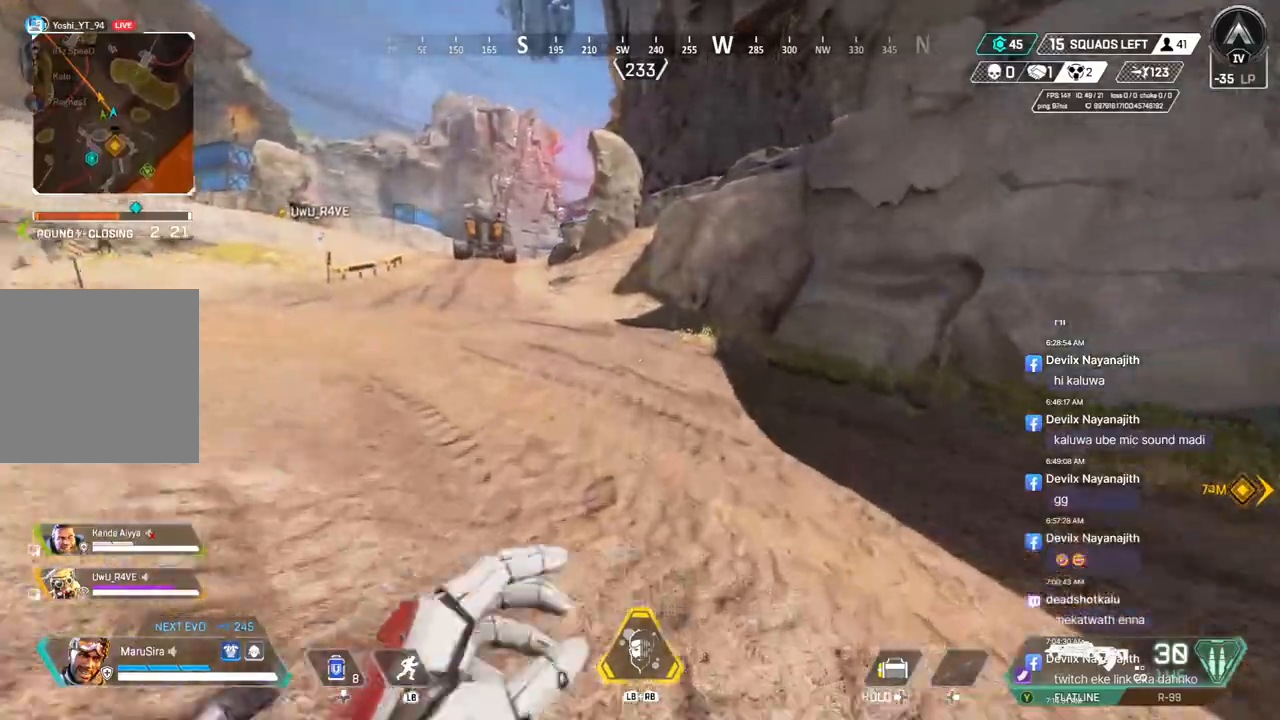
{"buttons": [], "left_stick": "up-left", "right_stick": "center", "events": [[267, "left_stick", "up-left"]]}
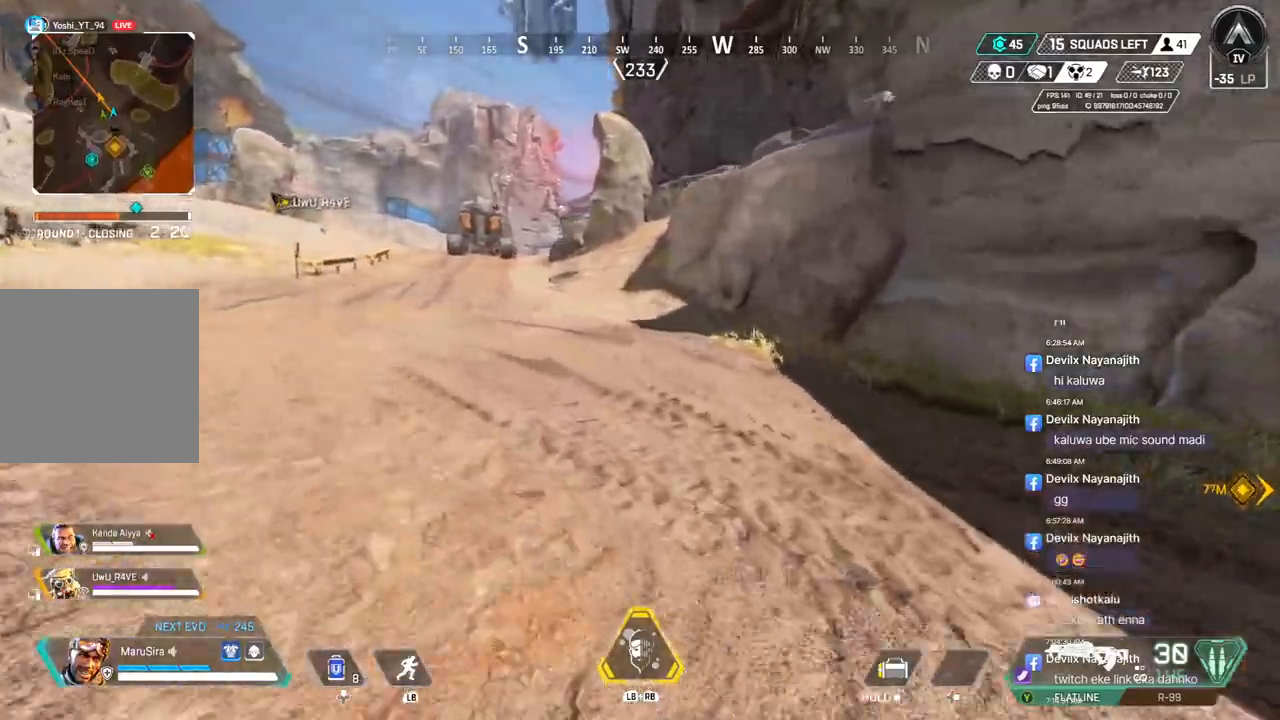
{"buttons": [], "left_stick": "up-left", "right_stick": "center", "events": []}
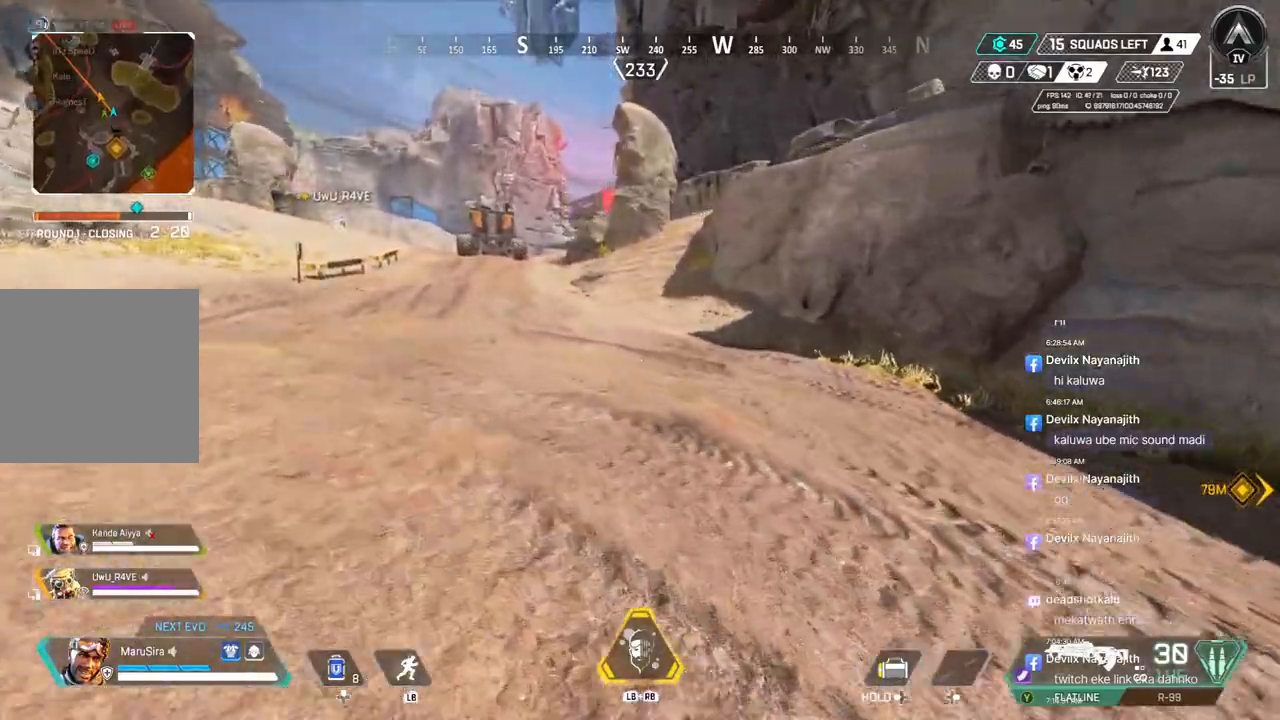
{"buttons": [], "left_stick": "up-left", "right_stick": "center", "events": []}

════

- _What to work on_:
Images are not wanted in the copy. Please print the material above exactly.

- _Solution to this problem_:
{"buttons": [], "left_stick": "up-left", "right_stick": "center", "events": [[267, "left_stick", "up-left"]]}
{"buttons": [], "left_stick": "up-left", "right_stick": "center", "events": []}
{"buttons": [], "left_stick": "up-left", "right_stick": "center", "events": []}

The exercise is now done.